И конечная точка бытия мира — эсхатологический предел, состоит не в том, чтобы личности и вещи слились в некое неразличимое бесформенное нечто, а в том, чтобы всё достойное в творении во всей своей индивидуальности приобщилось к божественной жизни. «Бог стал человеком, чтобы человек стал Богом», — не уставал повторять Флоровский изречение святителя Григория Богослова.

Флоровский со всей решительностью заявляет: Библия есть история. Это священная история реальных и судьбоносных событий, а не собрание произвольно толкуемых аллегорий. Библия — это Откровение Божие, запись того как и что Бог открывал о Себе человеку. Но Откровение это именно откровение, открытость, а не система мало или вовсе непонятных намеков.

Чудо Священной Истории не в том, что Бог рассыпает по земле таинственные знаки, а в том, что Он открыто являет Себя, в том числе и среди самых, вроде бы, недостойных предметов. Не надо пытаться увидеть в числе верблюдов Авраама таинственные намеки. Надо восхититься тому, что Господь явился среди авраамовых верблюдов, а родился в яслях. И именно эти верблюды и ясли удостоверяют действительность, реальность свершившегося богоявления, тот факт, что оно произошло с нами в нашем мире, а не в некоем идеальном плане бытия.

Флоровский адаптирует к понятию христианской истории идеи Марка Блока и Робина Джорджа Коллингвуда, которые в 1940‐е гг. осуществили настоящую революцию в понимании того, что такое историческая наука. Христианство — это глубоко историческая религия, «религия историков», и потому исторический метод для христианской мысли принципиален. При этом историзм должен служить не ниспровержению, а утверждению христианства и, в частности, догмата. Ошибкой либеральной теологии было не то, что она рассматривала историческое происхождение догматов, а то, что их историчность как бы уменьшала их ценность.
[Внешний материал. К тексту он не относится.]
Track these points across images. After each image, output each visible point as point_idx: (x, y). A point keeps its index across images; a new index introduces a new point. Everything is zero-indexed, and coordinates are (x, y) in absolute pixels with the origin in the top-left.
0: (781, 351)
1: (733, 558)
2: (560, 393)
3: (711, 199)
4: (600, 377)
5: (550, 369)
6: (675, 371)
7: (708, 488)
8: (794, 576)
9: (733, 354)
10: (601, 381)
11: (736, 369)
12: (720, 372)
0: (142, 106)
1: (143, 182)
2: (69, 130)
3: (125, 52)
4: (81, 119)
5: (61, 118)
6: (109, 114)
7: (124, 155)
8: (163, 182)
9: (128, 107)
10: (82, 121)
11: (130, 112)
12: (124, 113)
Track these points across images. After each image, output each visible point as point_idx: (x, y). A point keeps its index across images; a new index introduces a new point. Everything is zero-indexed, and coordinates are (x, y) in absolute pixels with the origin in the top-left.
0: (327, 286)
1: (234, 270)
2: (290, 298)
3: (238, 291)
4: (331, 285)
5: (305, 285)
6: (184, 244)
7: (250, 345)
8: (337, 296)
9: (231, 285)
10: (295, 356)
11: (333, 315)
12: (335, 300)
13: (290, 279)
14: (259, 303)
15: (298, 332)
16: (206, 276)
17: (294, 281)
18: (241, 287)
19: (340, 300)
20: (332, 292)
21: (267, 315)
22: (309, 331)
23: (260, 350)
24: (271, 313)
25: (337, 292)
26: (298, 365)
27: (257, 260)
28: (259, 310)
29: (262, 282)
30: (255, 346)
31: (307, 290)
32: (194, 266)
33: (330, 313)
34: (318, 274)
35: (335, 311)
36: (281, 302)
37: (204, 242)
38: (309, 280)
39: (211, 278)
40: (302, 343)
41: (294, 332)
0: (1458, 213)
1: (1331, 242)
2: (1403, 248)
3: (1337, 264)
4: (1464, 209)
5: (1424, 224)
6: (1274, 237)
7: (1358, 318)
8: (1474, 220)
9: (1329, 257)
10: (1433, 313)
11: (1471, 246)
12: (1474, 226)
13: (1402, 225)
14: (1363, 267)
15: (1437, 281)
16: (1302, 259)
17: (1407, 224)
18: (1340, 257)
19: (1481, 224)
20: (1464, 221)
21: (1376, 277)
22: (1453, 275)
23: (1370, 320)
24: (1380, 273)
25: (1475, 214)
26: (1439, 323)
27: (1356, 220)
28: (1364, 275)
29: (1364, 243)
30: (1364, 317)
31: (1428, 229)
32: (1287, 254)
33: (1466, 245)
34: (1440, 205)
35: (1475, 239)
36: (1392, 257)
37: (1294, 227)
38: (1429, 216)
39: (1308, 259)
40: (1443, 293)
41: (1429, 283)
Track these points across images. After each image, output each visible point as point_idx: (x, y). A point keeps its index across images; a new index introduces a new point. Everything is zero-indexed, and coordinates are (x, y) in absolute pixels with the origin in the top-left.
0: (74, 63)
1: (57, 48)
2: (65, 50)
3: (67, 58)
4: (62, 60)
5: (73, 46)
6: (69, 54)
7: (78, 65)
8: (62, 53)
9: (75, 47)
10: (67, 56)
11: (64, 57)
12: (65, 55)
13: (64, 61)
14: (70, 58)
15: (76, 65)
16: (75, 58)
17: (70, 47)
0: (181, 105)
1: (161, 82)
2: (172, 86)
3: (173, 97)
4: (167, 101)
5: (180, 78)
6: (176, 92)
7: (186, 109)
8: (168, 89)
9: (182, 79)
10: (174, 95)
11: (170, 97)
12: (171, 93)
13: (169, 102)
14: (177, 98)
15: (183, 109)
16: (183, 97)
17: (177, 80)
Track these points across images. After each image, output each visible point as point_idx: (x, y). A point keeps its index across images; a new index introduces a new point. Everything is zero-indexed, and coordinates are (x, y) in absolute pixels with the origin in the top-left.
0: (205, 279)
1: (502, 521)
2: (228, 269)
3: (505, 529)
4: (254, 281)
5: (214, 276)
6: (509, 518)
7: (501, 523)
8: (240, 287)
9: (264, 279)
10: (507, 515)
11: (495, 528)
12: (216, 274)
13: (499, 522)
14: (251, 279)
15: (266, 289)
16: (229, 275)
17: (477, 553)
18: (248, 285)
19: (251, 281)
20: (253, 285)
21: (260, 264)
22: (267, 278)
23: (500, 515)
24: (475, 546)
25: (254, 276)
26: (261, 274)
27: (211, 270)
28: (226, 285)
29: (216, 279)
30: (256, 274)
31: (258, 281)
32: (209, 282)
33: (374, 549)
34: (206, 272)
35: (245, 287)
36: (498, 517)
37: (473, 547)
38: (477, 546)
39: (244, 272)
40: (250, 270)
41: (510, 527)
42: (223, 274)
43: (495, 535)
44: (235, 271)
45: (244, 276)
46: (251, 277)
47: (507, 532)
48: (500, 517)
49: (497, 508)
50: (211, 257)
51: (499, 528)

«Историческое» для метафизического сознания означало «неважное», «второстепенное», «несущественное». Для Флоровского же историческое означает — действительное, конкретное, состоявшееся, фактическое, и потому не отменяемое. В конечном счете, как показывает Флоровский, христианство и есть истинное историческое мышление. Оно говорит о действительно совершившихся событиях, подчеркивает их действительность, и пытается постичь их смысл — в ретроспективе, как историю приуготовления Воплощения, и в перспективе, как историю, устремленную к эсхатологическому сбыванию мира. Христианство утверждает ценность эмпирического, исторического человека и происходящих с ним событий, потому что эти события, в конечном счете, ведут его к спасению или к гибели.

Главным идейным врагом Флоровского является оригенизм. Казалось бы, зачем философу ХХ века из года в год, от статьи к статье и от книги к книге бороться с призраком умершего в III веке и осужденного в VI еретика. Однако, как показал Флоровский во многих своих трудах, оригенизм не умер, не отступил в прошлое, а остается вечным соблазном христианской богословской мысли: превратить Бога в первоначало мира, к которому, после завершения очередного круга бытия, возвращаются все «отпадшие» сущности, исправляя ошибку своего сепаратного существования.

Ересь, отождествляющая единство с благом, а множественность, индивидуальность — с грехом и видящая благодать в преодолении индивидуальности (множественности), воспроизводится в метафизическом стиле мышления постоянно. Но Флоровский предельно антиметафизичен. Как истинный «паламит»[42], он видит в персональном существовании (личности) не грех, но сосуд для приятия Божией благодати. Именно конкретный человек должен быть спасен и обóжен, а не «человечество вообще». Строго говоря, «человечество» погибнет, поскольку значительная его часть навсегда обрекла себя на богооставленность ада. Спасутся же конкретные люди, соединенные в единой Церкви с Христом Спасителем. Спасутся потому, что выбрали Бога и стяжали Его благодать.